START Given passage

Autoimmune pancreatitis (AIP) is defined by characteristic lymphoplasmacytic infiltrate, ductal strictures and a pancreatic enlargement or mass that can mimic pancreatic cancer (PaCa). The distinction between this benign disease and pancreatic cancer can be challenging. However, an accurate diagnosis may pre-empt the misdiagnosis of cancer, allowing the appropriate medical treatment of AIP and, consequently, decreasing the number of unnecessary pancreatic resections.

END Given passage

• **Your task**
Duplicate the part of the autoimmune pancreatitis passage from "Autoimmune pancreatitis (AIP)" up to and including "unnecessary pancreatic resections.". The lines that come next are separate material, apart from the passage.

START Supplied records

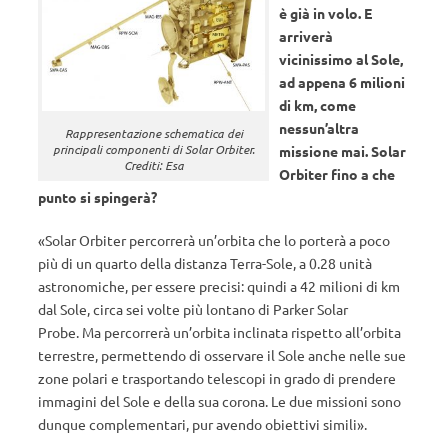
è già in volo. E
arriverà
vicinissimo al Sole,
ad appena 6 milioni
di km, come
nessun’altra
Rappresentazione schematica dei
principali componenti di Solar Orbiter.
missione mai. Solar
Crediti: Esa
Orbiter fino a che
punto si spingerà?
«Solar Orbiter percorrerà un’orbita che lo porterà a poco
più di un quarto della distanza Terra-Sole, a 0.28 unità
astronomiche, per essere precisi: quindi a 42 milioni di km
dal Sole, circa sei volte più lontano di Parker Solar
Probe. Ma percorrerà un’orbita inclinata rispetto all’orbita
terrestre, permettendo di osservare il Sole anche nelle sue
zone polari e trasportando telescopi in grado di prendere
immagini del Sole e della sua corona. Le due missioni sono
dunque complementari, pur avendo obiettivi simili».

END Supplied records

• **Output for this exercise**
Autoimmune pancreatitis (AIP) is defined by characteristic lymphoplasmacytic infiltrate, ductal strictures and a pancreatic enlargement or mass that can mimic pancreatic cancer (PaCa). The distinction between this benign disease and pancreatic cancer can be challenging. However, an accurate diagnosis may pre-empt the misdiagnosis of cancer, allowing the appropriate medical treatment of AIP and, consequently, decreasing the number of unnecessary pancreatic resections.